[Start of Attachment]
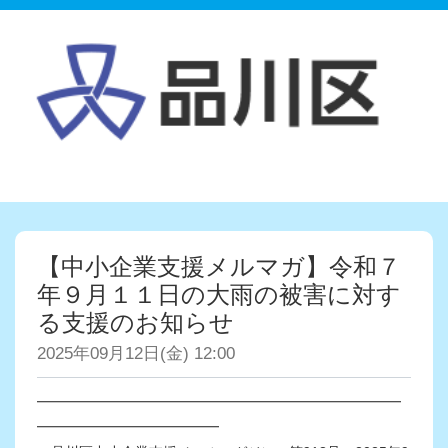
【中小企業支援メルマガ】令和７
年９月１１日の大雨の被害に対す
る支援のお知らせ
2025年09月12日(金) 12:00
━━━━━━━━━━━━━━━━━━━━━━━━━━
━━━━━━━━━━━━━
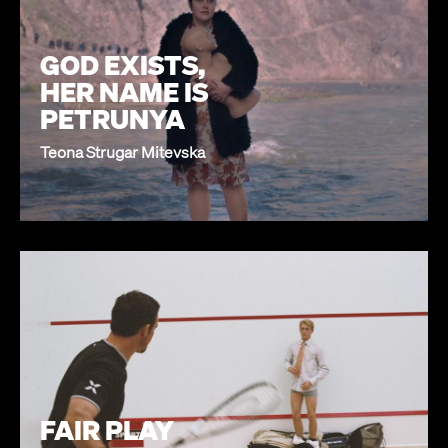
GOD EXISTS,
HER NAME IS
PETRUNYA
Teona Strugar Mitevska
FAIR PLAY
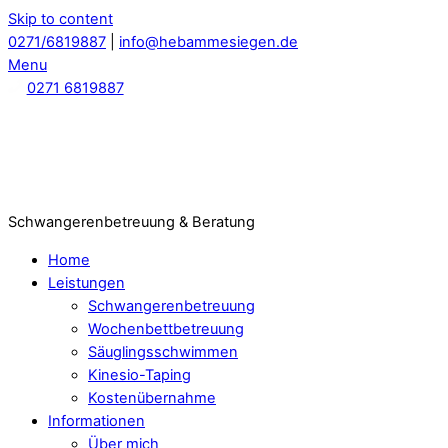
Skip to content
0271/6819887
|
info@hebammesiegen.de
Menu
0271 6819887
Schwangerenbetreuung & Beratung
Home
Leistungen
Schwangerenbetreuung
Wochenbettbetreuung
Säuglingsschwimmen
Kinesio-Taping
Kostenübernahme
Informationen
Über mich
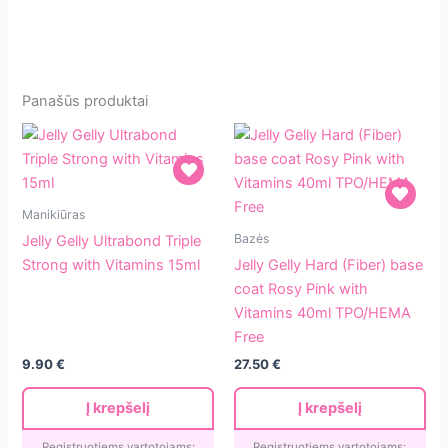
Panašūs produktai
Jelly
Manikiūras
Gelly
Jelly
Bazės
Jelly Gelly Ultrabond Triple
Ultrabond
Gelly
Strong with Vitamins 15ml
Jelly Gelly Hard (Fiber) base
Triple
Hard
coat Rosy Pink with
Strong
(Fiber)
Vitamins 40ml TPO/HEMA
with
base
Free
Vitamins
coat
9.90
€
27.50
€
15ml
Rosy
Pink
Į krepšelį
Į krepšelį
with
Vitamins
Registruotiems vartotojams:
Registruotiems vartotojams:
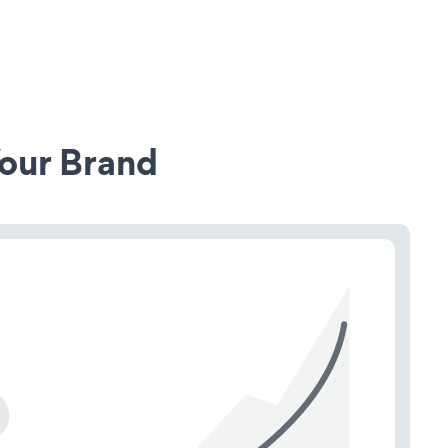
our Brand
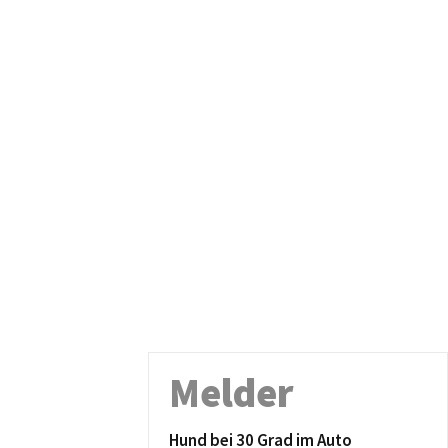
Melder
Hund bei 30 Grad im Auto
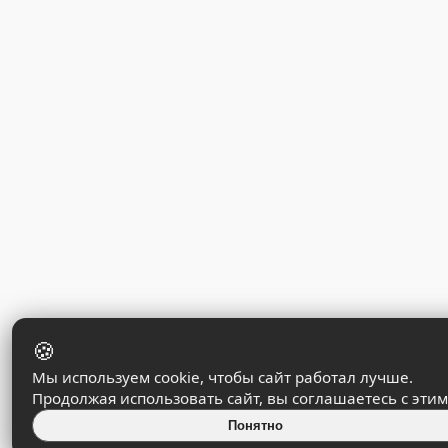
🍪
Мы используем cookie, чтобы сайт работал лучше.
Продолжая использовать сайт, вы соглашаетесь с этим
Понятно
[End of Attachment]
## Job item
All that is wanted is the lines above between the one containing "Panašūs produktai" and the one containing "Мы используем cookie, чтобы", inclusive, restated word for word, with pictures omitted.

## Answer to this exercise
Panašūs produktai
Jelly
Manikiūras
Gelly
Jelly
Bazės
Jelly Gelly Ultrabond Triple
Ultrabond
Gelly
Strong with Vitamins 15ml
Jelly Gelly Hard (Fiber) base
Triple
Hard
coat Rosy Pink with
Strong
(Fiber)
Vitamins 40ml TPO/HEMA
with
base
Free
Vitamins
coat
9.90
€
27.50
€
15ml
Rosy
Pink
Į krepšelį
Į krepšelį
with
Vitamins
Registruotiems vartotojams:
Registruotiems vartotojams:
our Brand
Melder
Hund bei 30 Grad im Auto
🍪
Мы используем cookie, чтобы сайт работал лучше.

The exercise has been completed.